== SUPPLIED TEXT ==
"...take away our Playstations
And we are a third world nation..."
—Ani DiFranco, "Self Evident"
Hope, Emily Dickinson's "thing with feathers," is what remains perched in the soul when faith has departed. I hope that I may live to see an America that no longer needs Michael Moore.
Yes, Michael Moore disappointed Progressives everywhere two years ago by actively campaigning for Clinton/Kaine, after the DNC dissed & dismissed Bernie Sanders and alienated his delegates.
Yes, Michael Moore, as a documentarian with a political agenda, is adept at manipulating and juxtaposing images to tell stories that promote said agenda, so the results often look like a victory of style over substance.
And yes, every feature-length documentary that Michael Moore turns in gets lauded as his most important movie yet! thanks partly to the hype machine of which he is an integral part.
Moore has been producing these movies for nearly 30 years now, and I'm tired of them—not because they lack quality or because Moore himself is obnoxious or because he keeps recycling the same shtick, but because they continue to be so damn necessary. Despite the laughs at the expense of politicians and celebrities, his films are difficult to watch because, despite his decades of effort, the Real America that he depicts in them has grown steadily worse since Roger & Me. The situation in his hometown of Flint, Michigan, certainly has degraded, and it was already reaching Third World status in 1990.
By the end of last night's special screening of Fahrenheit 11/9 at the Edwards 24 Greenway, I felt literally sick to my stomach. So did Kayleen: She had to leave the room twice during the screening to vomit. Our nausea may have resulted from the "dodgy Thai food" (her words) that we ate before the show, but the images on the screen certainly didn't help.
Worst. Reality. Show. Ever.
Moore campaigned for Hillary Clinton in 2016 for the same reason millions of Americans voted for her: more against Trump than for Clinton. Millions voted for Donald Trump more to thwart Clinton than because they actually liked him or thought he would do a good job. As Jill Stein continues to remind us, Clinton and Trump were the most disliked and distrusted pair of major-party nominees in US history.
While I don't agree with what Moore did, I understand his reasons for doing so: As he notes early in F11/9, he has actually met Donald Trump and found him a most appalling specimen of humanity. He thought that the former Secretary of State who oversaw the coup in Honduras, the death of civilization in Libya, and other such bullet points on her résumé was preferable to Republican nominee. I get that.
With the benefit of hindsight, however, Moore can look back on the experience and shake his head in disgust. The Clintons, however polished they may appear on TV, are horrible people too. Without even mentioning the Pied Piper strategy—building up Trump as the Republican fall guy to guarantee a Democratic victory—Moore stacks up the evidence that the Clintons, the Obamas, their corporate cronies, and the media-industrial complex are guilty of making Donald John Fucking Trump the leader of the so-called free world. Wittingly or not, the liberal establishment gave us President Trump.
In his promotion of F11/9, Moore has taken pains to point out that this flick is not merely an anti-Trump polemic. His beef is with "the whole rotten system that created him" (i.e., Trump).
In his oft-forgotten 1997 doc The Big One, Moore trained his cameras directly on the human effects of Bill Clinton's "end welfare as we know it" policy. In the nauseating wake of the 1994 Republican takeover of Congress, anti-poverty programs were outsourced to a subsidiary of Lockheed Martin (I shit you not). Federal food and housing aid was tied to work requirements—right about the time that the Wal-Mart economy kicked into gear and full-time retail/service-sector jobs became scarce. The government was extremely stingy with child care funding for those parents who sought the required jobs, and those jobs barely covered child-care and transportation expenses.

== DATASET EXTRACT ==
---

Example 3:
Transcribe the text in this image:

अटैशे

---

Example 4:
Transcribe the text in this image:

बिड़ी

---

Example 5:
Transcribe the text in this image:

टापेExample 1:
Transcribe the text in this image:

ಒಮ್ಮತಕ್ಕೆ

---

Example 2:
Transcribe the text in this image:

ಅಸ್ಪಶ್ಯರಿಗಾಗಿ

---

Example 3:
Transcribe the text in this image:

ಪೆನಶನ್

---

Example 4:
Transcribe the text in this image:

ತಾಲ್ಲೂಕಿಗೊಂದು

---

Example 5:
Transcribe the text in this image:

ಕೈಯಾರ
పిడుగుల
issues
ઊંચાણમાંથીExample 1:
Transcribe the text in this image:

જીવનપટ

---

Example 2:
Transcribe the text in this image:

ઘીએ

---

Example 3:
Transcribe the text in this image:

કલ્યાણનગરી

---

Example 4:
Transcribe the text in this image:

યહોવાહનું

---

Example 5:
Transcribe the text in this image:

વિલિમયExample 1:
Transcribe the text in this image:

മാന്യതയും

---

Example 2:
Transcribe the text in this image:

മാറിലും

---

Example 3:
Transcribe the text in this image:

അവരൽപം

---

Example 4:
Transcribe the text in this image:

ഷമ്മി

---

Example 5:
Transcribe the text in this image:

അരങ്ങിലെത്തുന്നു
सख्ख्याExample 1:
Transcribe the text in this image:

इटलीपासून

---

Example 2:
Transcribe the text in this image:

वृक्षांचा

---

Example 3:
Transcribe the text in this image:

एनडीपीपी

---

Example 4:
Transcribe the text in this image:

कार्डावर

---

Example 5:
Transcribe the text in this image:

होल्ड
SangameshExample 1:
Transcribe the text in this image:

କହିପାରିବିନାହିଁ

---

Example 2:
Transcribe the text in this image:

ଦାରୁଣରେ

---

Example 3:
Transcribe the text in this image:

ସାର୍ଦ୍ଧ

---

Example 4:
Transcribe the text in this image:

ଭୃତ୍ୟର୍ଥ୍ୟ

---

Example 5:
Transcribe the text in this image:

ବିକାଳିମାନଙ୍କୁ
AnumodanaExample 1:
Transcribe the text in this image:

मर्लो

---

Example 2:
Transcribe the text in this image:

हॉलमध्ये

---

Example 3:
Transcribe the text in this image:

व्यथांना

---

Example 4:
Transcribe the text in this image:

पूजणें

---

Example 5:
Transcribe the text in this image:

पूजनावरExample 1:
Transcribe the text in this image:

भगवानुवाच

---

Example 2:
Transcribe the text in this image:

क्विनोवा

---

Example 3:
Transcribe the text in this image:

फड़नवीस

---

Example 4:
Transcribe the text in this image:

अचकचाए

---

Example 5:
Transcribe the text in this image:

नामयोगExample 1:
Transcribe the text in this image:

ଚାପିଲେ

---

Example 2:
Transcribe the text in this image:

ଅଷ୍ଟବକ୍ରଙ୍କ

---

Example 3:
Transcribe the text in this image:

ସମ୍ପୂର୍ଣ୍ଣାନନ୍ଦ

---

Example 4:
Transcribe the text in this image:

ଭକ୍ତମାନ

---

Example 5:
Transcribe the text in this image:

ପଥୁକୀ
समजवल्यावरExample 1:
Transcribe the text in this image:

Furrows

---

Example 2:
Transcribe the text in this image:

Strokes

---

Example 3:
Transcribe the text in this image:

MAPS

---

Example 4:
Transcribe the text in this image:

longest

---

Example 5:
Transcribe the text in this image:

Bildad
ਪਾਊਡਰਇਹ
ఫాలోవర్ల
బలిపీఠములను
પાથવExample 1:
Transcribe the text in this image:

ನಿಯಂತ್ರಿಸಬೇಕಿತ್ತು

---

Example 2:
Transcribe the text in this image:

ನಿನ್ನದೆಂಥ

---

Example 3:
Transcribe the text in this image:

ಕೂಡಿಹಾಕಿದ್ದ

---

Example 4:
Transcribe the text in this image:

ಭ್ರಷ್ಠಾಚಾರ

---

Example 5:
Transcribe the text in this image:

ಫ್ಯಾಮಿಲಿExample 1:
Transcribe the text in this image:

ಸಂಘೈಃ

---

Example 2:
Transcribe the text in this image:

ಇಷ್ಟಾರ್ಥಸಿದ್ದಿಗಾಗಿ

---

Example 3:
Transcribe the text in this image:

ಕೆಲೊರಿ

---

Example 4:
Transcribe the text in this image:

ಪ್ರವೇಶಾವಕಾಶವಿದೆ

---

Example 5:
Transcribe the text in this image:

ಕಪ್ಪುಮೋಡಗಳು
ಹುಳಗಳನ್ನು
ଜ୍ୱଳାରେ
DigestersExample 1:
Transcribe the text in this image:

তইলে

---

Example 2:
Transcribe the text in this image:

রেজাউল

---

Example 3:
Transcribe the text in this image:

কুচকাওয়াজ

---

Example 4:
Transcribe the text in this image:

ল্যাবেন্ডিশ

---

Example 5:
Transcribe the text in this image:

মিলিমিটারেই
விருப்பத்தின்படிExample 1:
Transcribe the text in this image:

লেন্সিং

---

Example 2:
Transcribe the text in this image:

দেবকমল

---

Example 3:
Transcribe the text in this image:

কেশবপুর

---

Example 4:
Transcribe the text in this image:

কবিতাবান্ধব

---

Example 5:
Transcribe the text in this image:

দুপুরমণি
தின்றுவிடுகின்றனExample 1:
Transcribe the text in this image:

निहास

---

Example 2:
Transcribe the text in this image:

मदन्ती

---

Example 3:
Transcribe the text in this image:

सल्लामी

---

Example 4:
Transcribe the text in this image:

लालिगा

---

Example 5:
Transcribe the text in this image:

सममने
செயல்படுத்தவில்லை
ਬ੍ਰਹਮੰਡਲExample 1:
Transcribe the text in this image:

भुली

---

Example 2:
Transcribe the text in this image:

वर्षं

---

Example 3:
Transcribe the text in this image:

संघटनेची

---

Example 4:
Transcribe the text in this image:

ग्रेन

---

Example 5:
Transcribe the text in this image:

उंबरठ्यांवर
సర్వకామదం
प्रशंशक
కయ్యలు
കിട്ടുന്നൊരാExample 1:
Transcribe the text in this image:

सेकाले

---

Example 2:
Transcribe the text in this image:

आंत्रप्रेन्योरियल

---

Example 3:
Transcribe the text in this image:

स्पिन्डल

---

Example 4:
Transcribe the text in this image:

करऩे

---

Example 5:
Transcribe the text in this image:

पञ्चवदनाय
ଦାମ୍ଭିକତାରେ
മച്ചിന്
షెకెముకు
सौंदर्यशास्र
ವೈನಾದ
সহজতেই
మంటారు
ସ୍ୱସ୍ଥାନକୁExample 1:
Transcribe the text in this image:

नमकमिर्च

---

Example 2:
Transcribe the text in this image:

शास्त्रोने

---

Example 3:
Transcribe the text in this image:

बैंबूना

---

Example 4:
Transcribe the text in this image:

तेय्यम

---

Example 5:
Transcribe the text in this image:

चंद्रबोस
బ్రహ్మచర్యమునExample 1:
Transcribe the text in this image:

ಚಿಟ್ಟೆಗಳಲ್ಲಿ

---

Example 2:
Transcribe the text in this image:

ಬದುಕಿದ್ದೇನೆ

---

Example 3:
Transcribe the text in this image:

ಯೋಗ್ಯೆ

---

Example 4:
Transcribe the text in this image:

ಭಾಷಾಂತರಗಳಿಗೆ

== GIVEN TASK ==
Please extend the Fahrenheit 11/9 review above with a few more paragraphs, beginning right after its final sentence.

== OUTPUT OF THE TASK ==
Moore did not lay the blame exclusively on Rep. Newt Gingrich's Contract with America. Clinton announced these changes before the new Republican majority even had a chance to put pressure on him. Clinton's welfare "reform" was partly what drove Moore to assist Ralph Nader's presidential campaign in 2000. It was also the final straw that made me, and a lot people I know, leave the Democratic Party in disgust.
Two decades later, Barack Obama is in for some well-deserved rough treatment. The film captures Obama's visit to Flint in 2016, a disgraceful display of pandering that accomplished absolutely nothing for people affected by the water crisis (now in its fifth year).
Just as Obama neglected to use his bully pulpit at the 2009 Climate Conference in Copenhagen, in 2015-16 he effectively exerted zero pressure on Michigan Governor Rick Snyder to switch Flint's water source back to Lake Huron and make reparations for 100,000 ruined lives and 10,000-plus lead-poisoned children. Beyond sending a fuck-ton of bottled water, the federal government was not much help.
In 2015, the US Army used Flint for urban warfare exercises, including live ammunition, without warning the citizenry first. Flint, after all, was a "target-rich environment" for such exercises due to its plenitude of abandoned buildings. This story didn't get much press at the time. But then, the water crisis didn't get much mainstream coverage beyond a few items on MSNBC. Moore makes it look as if the military exercises happened after Obama's visit, although they in fact took place a year earlier.
In a brief excerpt of an interview with Clinton/Kaine campaign chair John Podesta, Moore not-so-subtly hints that the Obama-Clinton neglect of Michigan led directly to Clinton's losing that key state by a mere 10,000 votes. The extraordinarily wealthy and usually articulate Podesta could make no coherent reply.
I don't know whether anyone else at the screening the same literally visceral reaction to F11/9 as Kayleen and I had. As we left the theater, I heard reactions from some of those in attendance. Some stated that they didn't know about Clinton-Obama transgression x, y, or z as illustrated in the film. These people clearly don't follow progressive or alternative news sources. Others sounded as if the message they gleaned from it was limited to "Trump bad! #Resistance!"—i.e., the message they likely expected when they bought their tickets.
One woman with whom I spoke sighed that the film is "depressing." It certainly is that. I replied that we have the luxury of being depressed for a while, after which we can and must convert our depression into anger and motivation to make changes. She then said something about being motivated to get people voting this November. I gently reminded her that it can't stop with voting, but didn't get to reminisce about how liberals got Obama elected in 2008 and promptly went to sleep, allowing him to commit more of the same atrocities for which they excoriated George W. Bush.
The segments covering the teacher strikes in West Virginia and elsewhere, and the mostly young, mostly female Berniecrats candidates challenging the Democratic establishment should certainly inspire us to action. As Joe Strummer famously sang in a very different context, "Let fury have the hour—anger can be power." It can also result in stunted political movements that exist mostly in cyberspace—e.g., The League of Pissed Off Voters in San Francisco.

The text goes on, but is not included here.